WORK INSTRUCTIONS: Exactly how many lines in the data below contain the string "ponencia"? Give that number and nothing else.

--- --- ---

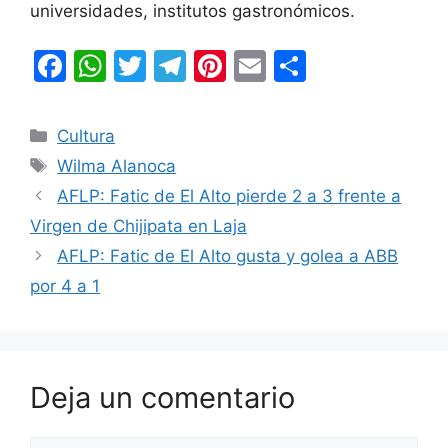
universidades, institutos gastronómicos.
F
W
T
T
Pi
E
C
a
h
w
el
nt
m
o
c
at
itt
e
er
ai
m
Categorías
Cultura
e
s
er
gr
e
l
p
Etiquetas
Wilma Alanoca
b
A
a
st
ar
AFLP: Fatic de El Alto pierde 2 a 3 frente a
o
p
m
tir
Virgen de Chijipata en Laja
o
p
AFLP: Fatic de El Alto gusta y golea a ABB
k
por 4 a 1
Deja un comentario
Comentario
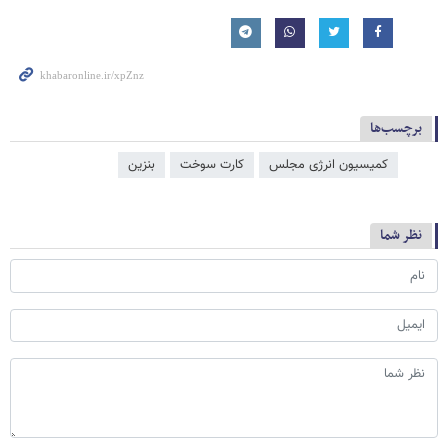
برچسب‌ها
کمیسیون انرژی مجلس
کارت سوخت
بنزین
نظر شما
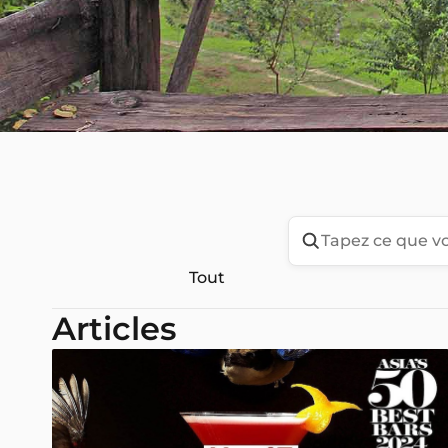
Tout
Articles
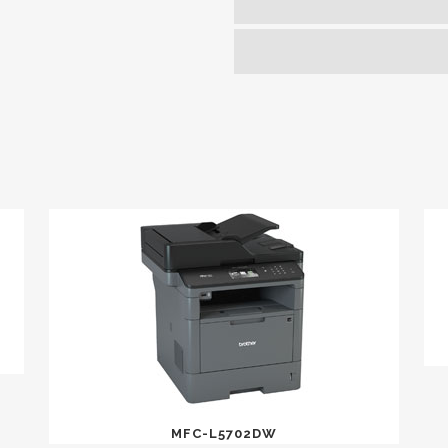
MFC-L5702DW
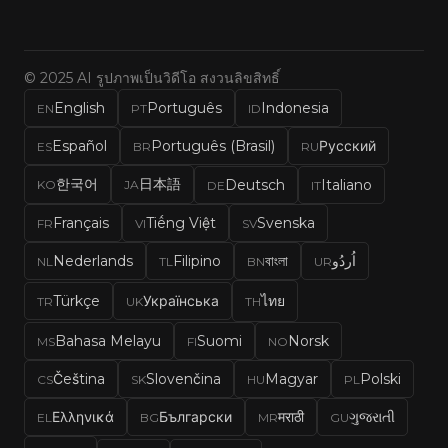
© 2025 AI รูปภาพเป็นวิดีโอ สงวนลิขสิทธิ์
English
Português
Indonesia
EN
PT
ID
Español
Português (Brasil)
Русский
ES
BR
RU
한국어
日本語
Deutsch
Italiano
KO
JA
DE
IT
Français
Tiếng Việt
Svenska
FR
VI
SV
Nederlands
Filipino
বাংলা
اُردُو
NL
TL
BN
UR
Türkçe
Українська
ไทย
TR
UK
TH
Bahasa Melayu
Suomi
Norsk
MS
FI
NO
Čeština
Slovenčina
Magyar
Polski
CS
SK
HU
PL
Ελληνικά
Български
मराठी
ગુજરાતી
EL
BG
MR
GU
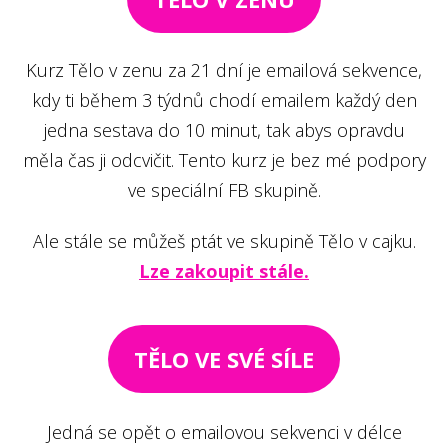
Kurz Tělo v zenu za 21 dní je emailová sekvence,
kdy ti během 3 týdnů chodí emailem každý den
jedna sestava do 10 minut, tak abys opravdu
měla čas ji odcvičit. Tento kurz je bez mé podpory
ve speciální FB skupině.
Ale stále se můžeš ptát ve skupině Tělo v cajku.
Lze zakoupit stále.
TĚLO VE SVÉ SÍLE
Jedná se opět o emailovou sekvenci v délce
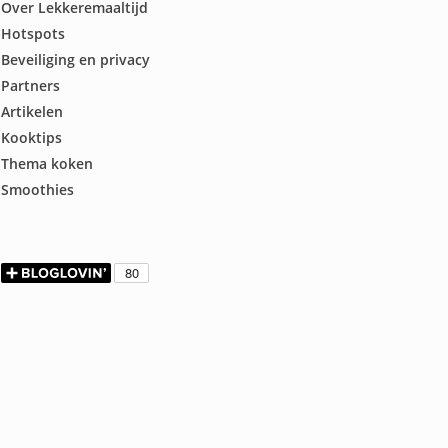
Over Lekkeremaaltijd
Hotspots
Beveiliging en privacy
Partners
Artikelen
Kooktips
Thema koken
Smoothies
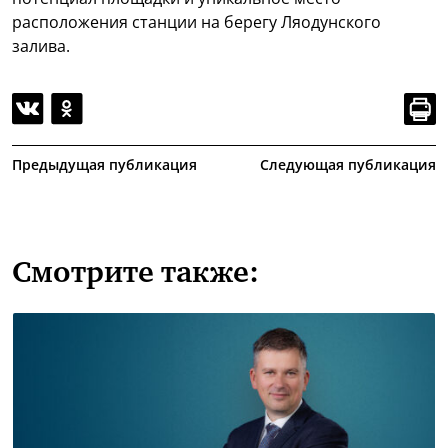
расположения станции на берегу Ляодунского
залива.
Предыдущая публикация
Следующая публикация
Смотрите также:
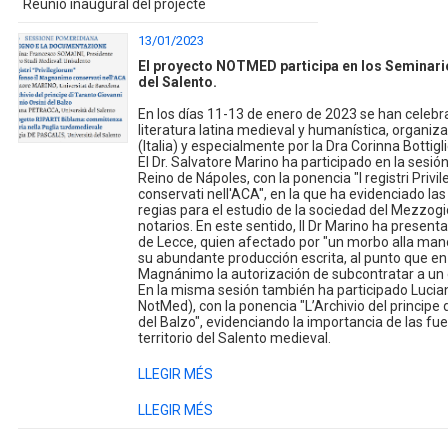
Reunió inaugural del projecte
13/01/2023
El proyecto NOTMED participa en los Seminari
del Salento.
En los días 11-13 de enero de 2023 se han celebra
literatura latina medieval y humanística, organiza
(Italia) y especialmente por la Dra Corinna Bottig
El Dr. Salvatore Marino ha participado en la sesi
Reino de Nápoles, con la ponencia "I registri Priv
conservati nell'ACA", en la que ha evidenciado la
regias para el estudio de la sociedad del Mezzog
notarios. En este sentido, ll Dr Marino ha present
de Lecce, quien afectado por "un morbo alla mano 
su abundante producción escrita, al punto que en 
Magnánimo la autorización de subcontratar a un e
En la misma sesión también ha participado Luci
NotMed), con la ponencia "L’Archivio del principe 
del Balzo", evidenciando la importancia de las fue
territorio del Salento medieval.
LLEGIR MÉS
LLEGIR MÉS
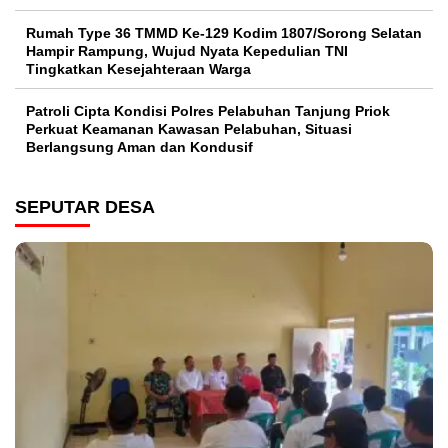
Rumah Type 36 TMMD Ke-129 Kodim 1807/Sorong Selatan
Hampir Rampung, Wujud Nyata Kepedulian TNI
Tingkatkan Kesejahteraan Warga
Patroli Cipta Kondisi Polres Pelabuhan Tanjung Priok
Perkuat Keamanan Kawasan Pelabuhan, Situasi
Berlangsung Aman dan Kondusif
SEPUTAR DESA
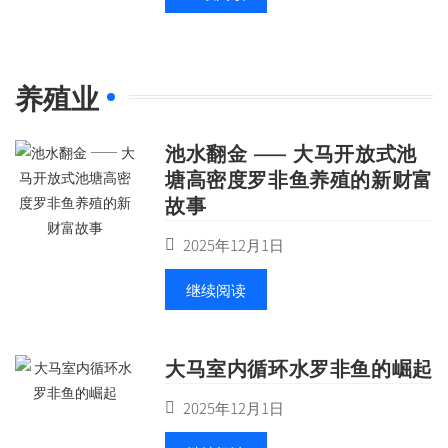
养殖业
池水翻金 —— 大马开放式池
塘高密度罗非鱼养殖的新财富
故事
2025年12月1日
继续阅读
大马室内循环水罗非鱼的崛起
2025年12月1日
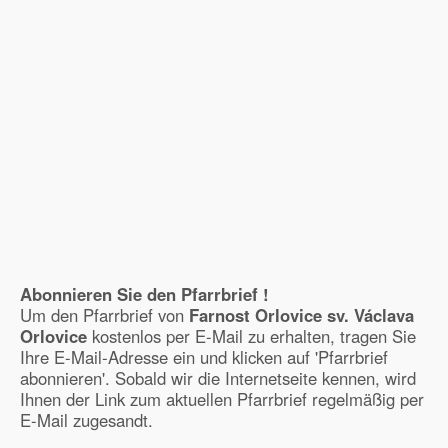
Abonnieren Sie den Pfarrbrief !
Um den Pfarrbrief von
Farnost Orlovice sv. Václava
Orlovice
kostenlos per E-Mail zu erhalten, tragen Sie
Ihre E-Mail-Adresse ein und klicken auf 'Pfarrbrief
abonnieren'. Sobald wir die Internetseite kennen, wird
Ihnen der Link zum aktuellen Pfarrbrief regelmäßig per
E-Mail zugesandt.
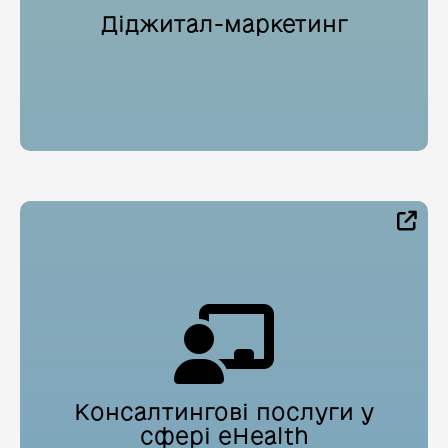
Діджитал-маркетинг
Консалтингові послуги у
сфері eHealth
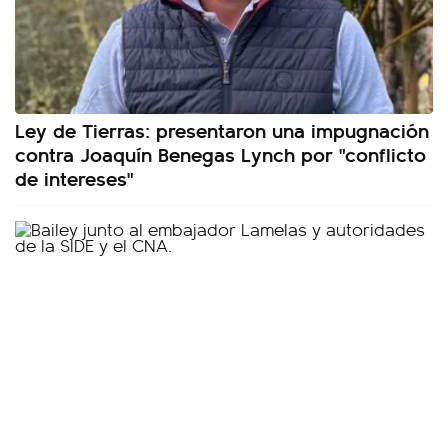
Ley de Tierras: presentaron una impugnación
contra Joaquín Benegas Lynch por "conflicto
de intereses"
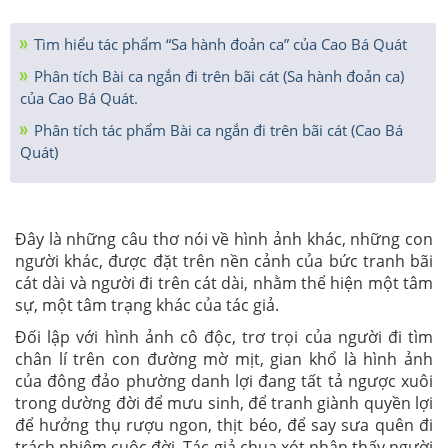
Tìm hiểu tác phẩm “Sa hành đoản ca” của Cao Bá Quát
Phân tích Bài ca ngắn đi trên bãi cát (Sa hành đoản ca)
của Cao Bá Quát.
Phân tích tác phẩm Bài ca ngắn đi trên bãi cát (Cao Bá
Quát)
Đây là những câu thơ nói về hình ảnh khác, những con
người khác, được đặt trên nền cảnh của bức tranh bãi
cát dài và người đi trên cát dài, nhằm thể hiện một tâm
sự, một tâm trạng khác của tác giả.
Đối lập với hình ảnh cô độc, trơ trọi của người đi tìm
chân lí trên con đường mờ mịt, gian khổ là hình ảnh
của đông đảo phường danh lợi đang tất tả ngược xuôi
trong dường đời để mưu sinh, để tranh giành quyền lợi
để hưởng thụ rượu ngon, thịt béo, để say sưa quên đi
trách nhiệm cuộc đời. Tác giả chua xót nhận thấy người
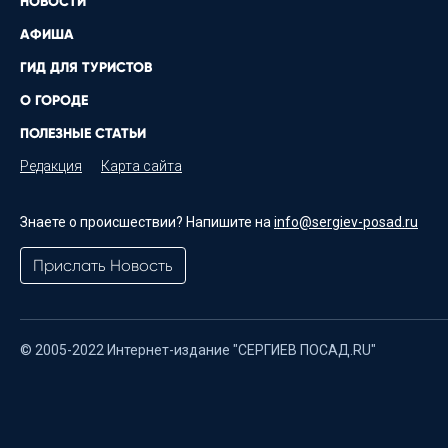
НОВОСТИ
АФИША
ГИД ДЛЯ ТУРИСТОВ
О ГОРОДЕ
ПОЛЕЗНЫЕ СТАТЬИ
Редакция
Карта сайта
Знаете о происшествии? Напишите на
info@sergiev-posad.ru
Прислать Новость
© 2005-2022 Интернет-издание "СЕРГИЕВ ПОСАД.RU"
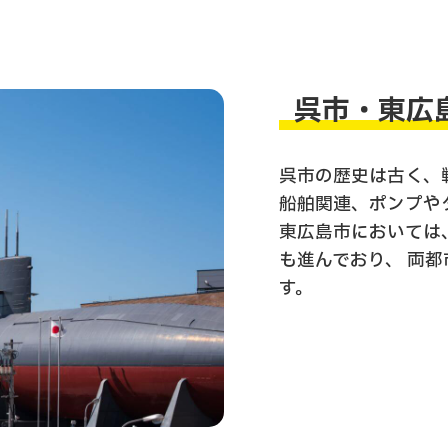
呉市・東広
呉市の歴史は古く、
船舶関連、ポンプや
東広島市においては
も進んでおり、 両
す。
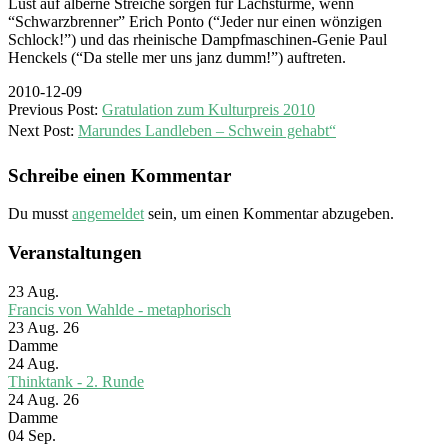
Lust auf alberne Streiche sorgen für Lachstürme, wenn
“Schwarzbrenner” Erich Ponto (“Jeder nur einen wönzigen
Schlock!”) und das rheinische Dampfmaschinen-Genie Paul
Henckels (“Da stelle mer uns janz dumm!”) auftreten.
2010-12-09
Previous Post:
Gratulation zum Kulturpreis 2010
Next Post:
Marundes Landleben – Schwein gehabt“
Schreibe einen Kommentar
Du musst
angemeldet
sein, um einen Kommentar abzugeben.
Veranstaltungen
23
Aug.
Francis von Wahlde - metaphorisch
23 Aug. 26
Damme
24
Aug.
Thinktank - 2. Runde
24 Aug. 26
Damme
04
Sep.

--- --- ---

RESULT FOR THIS TASK: 2